Fix #19575: Fix illegal utf8 character #19699

flashmouse · 2025-11-08T07:36:49Z

This PR is a simple fix for #19575. If we still want to create a COMPARE_LESSTHAN filter, we need to handle the prefix_string at the character encoding level, not the byte level.

samansmink · 2025-11-10T16:28:57Z

src/optimizer/filter_combiner.cpp

+		auto upper_bound = make_uniq<ConstantFilter>(ExpressionType::COMPARE_LESSTHAN, Value(prefix_string));
+		table_filters.PushFilter(column_index, std::move(upper_bound));
+	}
 	return FilterPushdownResult::PUSHED_DOWN_FULLY;


this feels off, returning FilterPushdownResult::PUSHED_DOWN_FULLY when the table filter is not pushed

Mytherin

Thanks for the fix! Left a comment on how to improve this fix. Can we also target this towards v1.4-andium?
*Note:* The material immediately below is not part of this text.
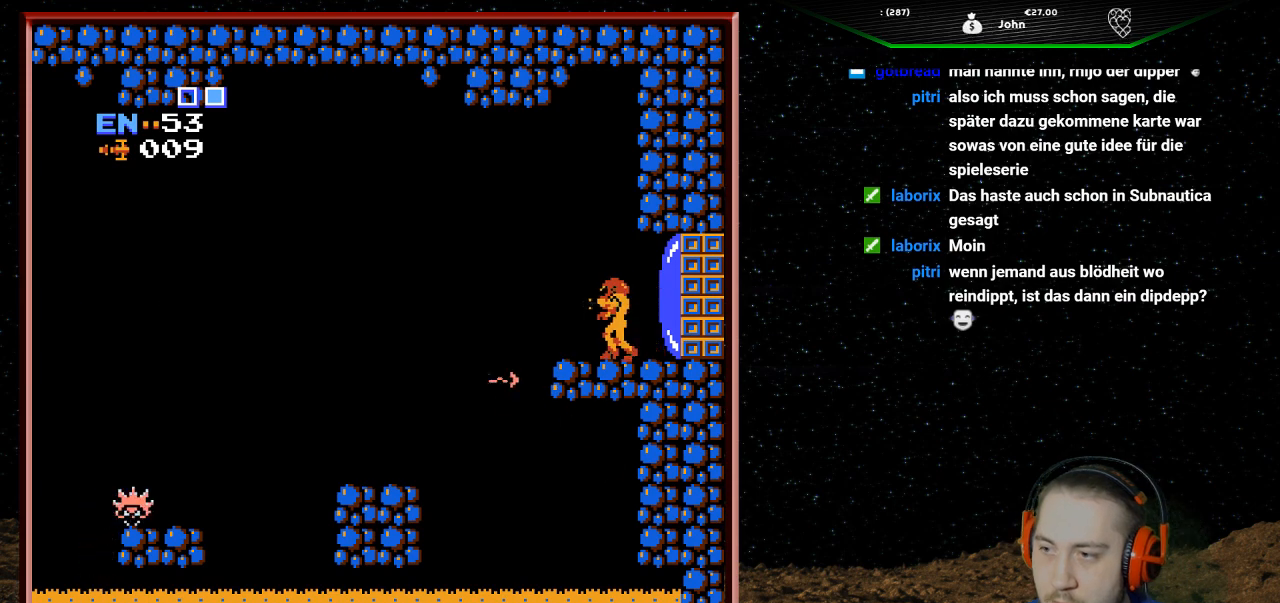
{"buttons": [], "events": [[133, "SELECT", "down"], [267, "SELECT", "up"]]}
Mytherin · 2025-11-11T07:20:55Z

src/optimizer/filter_combiner.cpp

-	auto upper_bound = make_uniq<ConstantFilter>(ExpressionType::COMPARE_LESSTHAN, Value(prefix_string));
 	table_filters.PushFilter(column_index, std::move(lower_bound));
-	table_filters.PushFilter(column_index, std::move(upper_bound));
+	prefix_string[prefix_string.size() - 1]++;


Instead of just incrementing the last byte (which might result in invalid UTF8) - could we find the next UTF8 codepoint?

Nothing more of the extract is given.